--- AVAILABLE DATA Enclosed Below ---
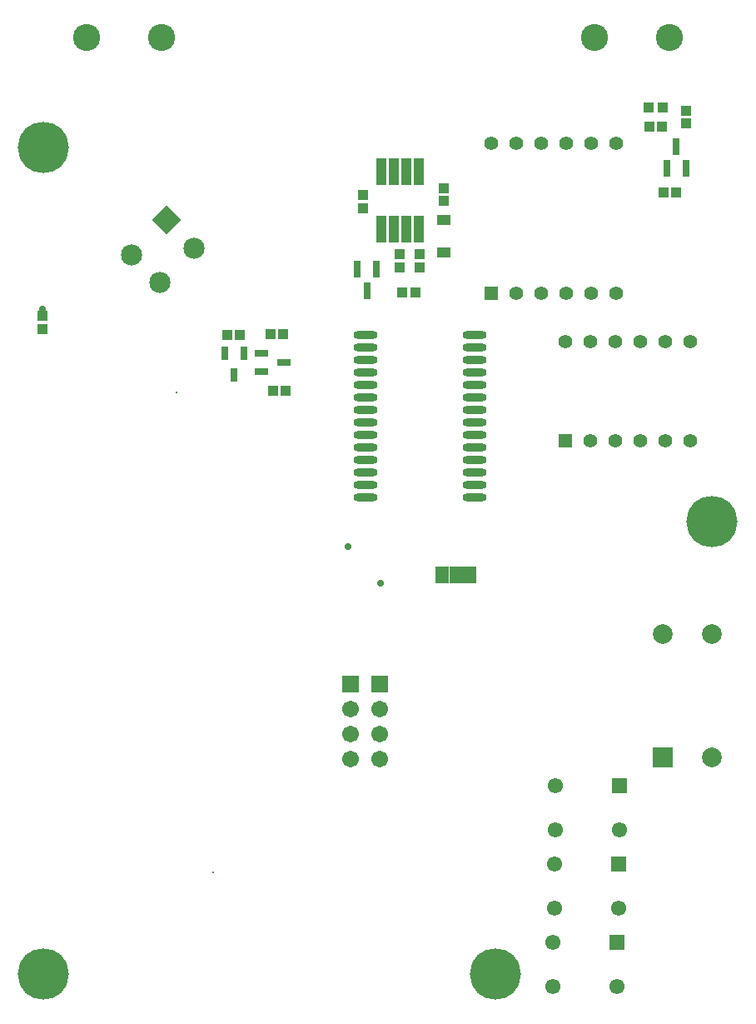
<source format=gbs>
G04*
G04 #@! TF.GenerationSoftware,Altium Limited,Altium Designer,21.0.9 (235)*
G04*
G04 Layer_Color=16711935*
%FSLAX44Y44*%
%MOMM*%
G71*
G04*
G04 #@! TF.SameCoordinates,3421A621-DC7B-4D7E-80C2-F70395B1EBD6*
G04*
G04*
G04 #@! TF.FilePolarity,Negative*
G04*
G01*
G75*
%ADD42R,1.0032X1.1032*%
%ADD43R,1.3532X0.8032*%
%ADD44R,1.1032X1.0032*%
%ADD56R,1.4034X1.4034*%
%ADD57C,1.4034*%
%ADD58C,1.7032*%
%ADD59R,1.7032X1.7032*%
%ADD60P,3.0451X4X360.0*%
%ADD61C,2.1532*%
%ADD62C,2.7532*%
%ADD63R,0.2032X0.2032*%
%ADD64C,2.0000*%
%ADD65R,2.0000X2.0000*%
%ADD66C,1.5500*%
%ADD67R,1.5500X1.5500*%
%ADD68C,5.2032*%
%ADD69C,0.7032*%
%ADD88R,1.1032X1.0032*%
%ADD89R,1.4232X1.1132*%
%ADD90R,0.8032X1.8032*%
%ADD91O,2.4532X0.8032*%
%ADD92R,1.1032X2.7032*%
%ADD93R,1.0032X1.1032*%
%ADD94R,1.3716X1.8034*%
%ADD95R,0.8032X1.3532*%
D42*
X656250Y905000D02*
D03*
X643250D02*
D03*
X894500Y1073500D02*
D03*
X907500D02*
D03*
X922000Y1006500D02*
D03*
X909000D02*
D03*
X511500Y805000D02*
D03*
X524500D02*
D03*
X478250Y862000D02*
D03*
X465250D02*
D03*
X509250Y862500D02*
D03*
X522250D02*
D03*
D43*
X499990Y824370D02*
D03*
Y843370D02*
D03*
X522490Y833870D02*
D03*
D44*
X660550Y943800D02*
D03*
Y930800D02*
D03*
X685550Y1011300D02*
D03*
Y998300D02*
D03*
X603050Y1003800D02*
D03*
Y990800D02*
D03*
X931750Y1077000D02*
D03*
Y1090000D02*
D03*
X277750Y868000D02*
D03*
Y881000D02*
D03*
D56*
X733740Y903960D02*
D03*
X808670Y754100D02*
D03*
D57*
X759140Y903960D02*
D03*
X784540D02*
D03*
X809940D02*
D03*
X835340D02*
D03*
X860740D02*
D03*
Y1056360D02*
D03*
X835340D02*
D03*
X809940D02*
D03*
X784540D02*
D03*
X759140D02*
D03*
X733740D02*
D03*
X910270Y855100D02*
D03*
X935670D02*
D03*
X808670D02*
D03*
X834070D02*
D03*
X884870D02*
D03*
X859470D02*
D03*
X935670Y754100D02*
D03*
X910270D02*
D03*
X884870D02*
D03*
X859470D02*
D03*
X834070D02*
D03*
D58*
X620250Y430700D02*
D03*
Y456100D02*
D03*
Y481500D02*
D03*
X590500D02*
D03*
Y456100D02*
D03*
Y430700D02*
D03*
D59*
X620250Y506900D02*
D03*
X590500D02*
D03*
D60*
X403535Y978570D02*
D03*
D61*
X368180Y943214D02*
D03*
X396464Y914930D02*
D03*
X431820Y950285D02*
D03*
D62*
X322300Y1163750D02*
D03*
X398500D02*
D03*
X838500D02*
D03*
X914700D02*
D03*
D63*
X451250Y316000D02*
D03*
X413750Y803500D02*
D03*
D64*
X958250Y557750D02*
D03*
Y432750D02*
D03*
X908250Y557750D02*
D03*
D65*
Y432750D02*
D03*
D66*
X798750Y359250D02*
D03*
Y404250D02*
D03*
X863750Y359250D02*
D03*
X796750Y199750D02*
D03*
Y244750D02*
D03*
X861750Y199750D02*
D03*
X798000Y279500D02*
D03*
Y324500D02*
D03*
X863000Y279500D02*
D03*
D67*
X863750Y404250D02*
D03*
X861750Y244750D02*
D03*
X863000Y324500D02*
D03*
D68*
X278500Y1052500D02*
D03*
X958500Y672500D02*
D03*
X737750Y212500D02*
D03*
X278500D02*
D03*
D69*
X277750Y888000D02*
D03*
X588250Y647250D02*
D03*
X621250Y609250D02*
D03*
D88*
X640550Y930300D02*
D03*
Y944300D02*
D03*
D89*
X685700Y978650D02*
D03*
Y945950D02*
D03*
D90*
X597750Y929000D02*
D03*
X616750D02*
D03*
X607250Y907000D02*
D03*
X922000Y1053000D02*
D03*
X912500Y1031000D02*
D03*
X931500D02*
D03*
D91*
X716500Y861500D02*
D03*
Y848800D02*
D03*
Y836100D02*
D03*
Y823400D02*
D03*
Y810700D02*
D03*
Y798000D02*
D03*
Y785300D02*
D03*
Y772600D02*
D03*
Y759900D02*
D03*
Y747200D02*
D03*
Y734500D02*
D03*
Y721800D02*
D03*
Y709100D02*
D03*
Y696400D02*
D03*
X605500Y697000D02*
D03*
Y709700D02*
D03*
Y722400D02*
D03*
Y735100D02*
D03*
Y747800D02*
D03*
Y760500D02*
D03*
Y773200D02*
D03*
Y785900D02*
D03*
Y798600D02*
D03*
Y811300D02*
D03*
Y824000D02*
D03*
Y836700D02*
D03*
Y849400D02*
D03*
Y862100D02*
D03*
D92*
X622100Y1028180D02*
D03*
X634800D02*
D03*
X647500D02*
D03*
X660200D02*
D03*
X622100Y969180D02*
D03*
X634800D02*
D03*
X647500D02*
D03*
X660200D02*
D03*
D93*
X908000Y1093000D02*
D03*
X894000D02*
D03*
D94*
X711720Y617750D02*
D03*
X683780D02*
D03*
X697750D02*
D03*
D95*
X462870Y843490D02*
D03*
X481870D02*
D03*
X472370Y820990D02*
D03*
M02*

</source>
--- End of Enclosed AVAILABLE DATA ---
◆ TASK DETAILS ◆
Within the listing above, extract exactly the lines from the line with "Y848800D02*" to the line with "Y849400D02*", the two named lines included, and no others.

◆ WRITTEN ANSWER ◆
Y848800D02*
D03*
Y836100D02*
D03*
Y823400D02*
D03*
Y810700D02*
D03*
Y798000D02*
D03*
Y785300D02*
D03*
Y772600D02*
D03*
Y759900D02*
D03*
Y747200D02*
D03*
Y734500D02*
D03*
Y721800D02*
D03*
Y709100D02*
D03*
Y696400D02*
D03*
X605500Y697000D02*
D03*
Y709700D02*
D03*
Y722400D02*
D03*
Y735100D02*
D03*
Y747800D02*
D03*
Y760500D02*
D03*
Y773200D02*
D03*
Y785900D02*
D03*
Y798600D02*
D03*
Y811300D02*
D03*
Y824000D02*
D03*
Y836700D02*
D03*
Y849400D02*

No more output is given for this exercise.